Embracing Ephemeral Elements

During the transition into the 1980s, the artist's work shifted direction again. She began creating installations from branches bound with leather. She arranged collections of bone, petals, spices and ash on floors. Inquired regarding the change to ephemeral components, Schubert explained that art “was completely desiccated in the concept”. She felt an urge to break boundaries – to utilize genuinely perishable matter as an answer to conceptually sterile work.

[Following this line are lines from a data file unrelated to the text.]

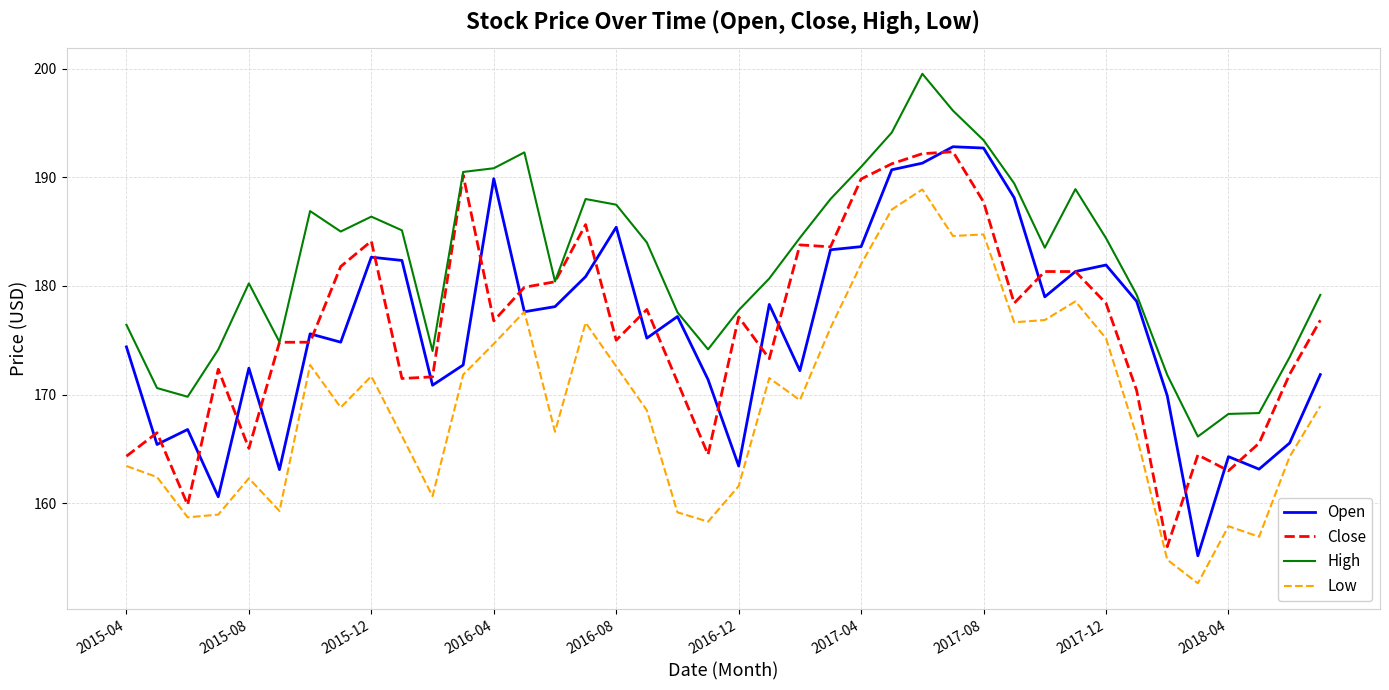

True or false: Low and High intersect in this chart.

False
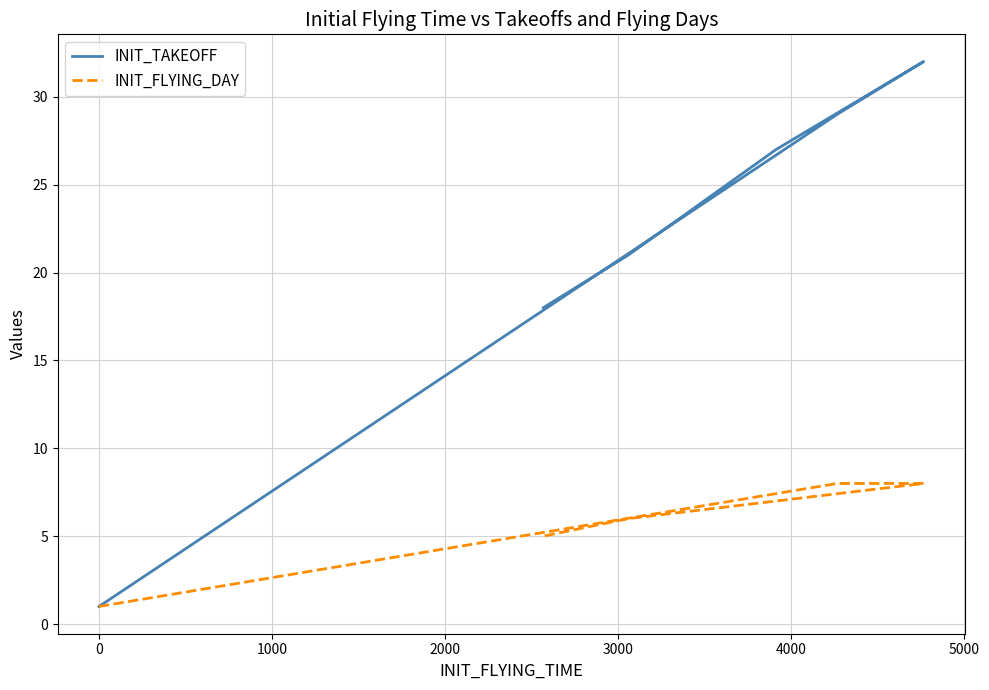

True or false: INIT_TAKEOFF and INIT_FLYING_DAY intersect in this chart.

False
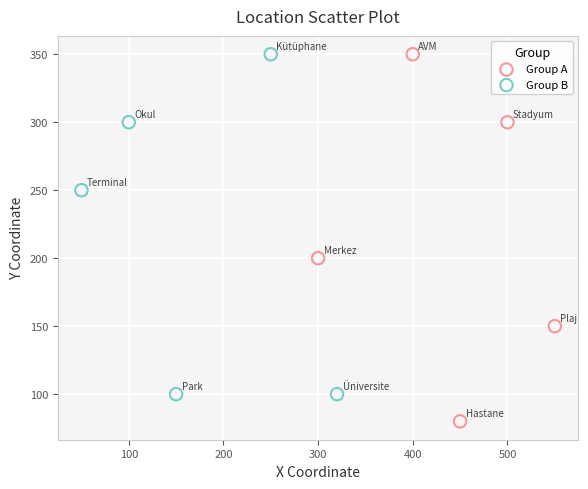

Which series contains the lowest Y value?

Group A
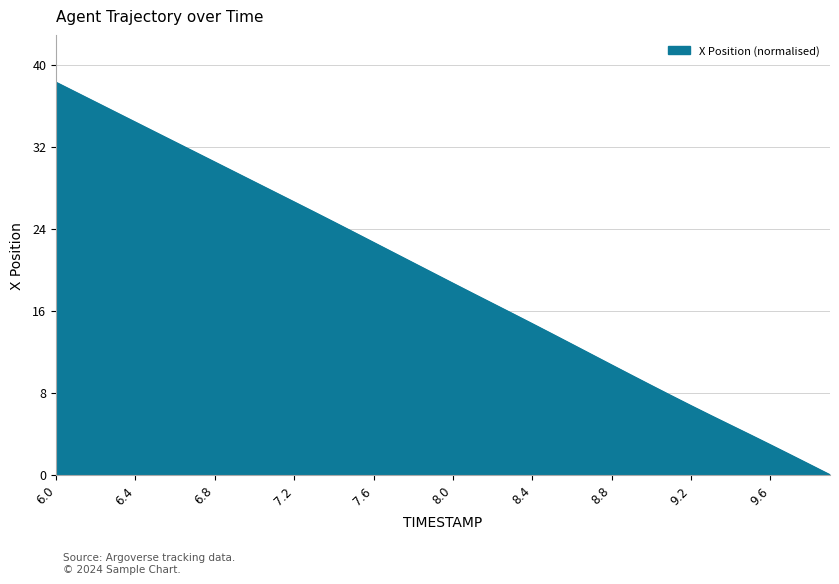

What is the difference between the maximum and minimum values?

38.3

An artwork dating to 1979, One Hundred Roses, featured her denuding a century of flowers. She intertwined the stalks into circular forms positioning the floral remnants in the center. When encountered during exhibition preparation, the piece retained its potency – the leaves and petals now completely dried out yet astonishingly whole. “The aroma remains,” one observer marvels. “The colour is still there.”

A Practitioner of Secrecy

“I always want to be mysterious, not to reveal what I’m doing,” the artist shared in late-life discussions. Obscurity was her technique. On occasion, she displayed counterfeit pieces stashing authentic works out of sight. She destroyed certain drawings, keeping merely autographed copies. Even with showings at prestigious exhibitions and gaining recognition as a trailblazer, she gave almost no interviews and her art was predominantly unrecognized abroad. An ongoing display represents the initial large-scale presentation of her work internationally.

Addressing the Trauma of Battle

Then came the 1990s, and the Yugoslav Wars. Hostilities impacted the capital directly. The artist answered with a group of mixed-media works. She pasted newspaper photographs and text directly on to board. She photocopied and enlarged them. Subsequently, she overpainted all elements – rectangular forms reminiscent of scanning lines. {Geometric forms obscured the images beneath|Angular shapes hid the pictures below|

Frank Whitehead
Frank Whitehead

A travel writer and Las Vegas enthusiast with over a decade of experience exploring the city's hidden gems and vibrant nightlife.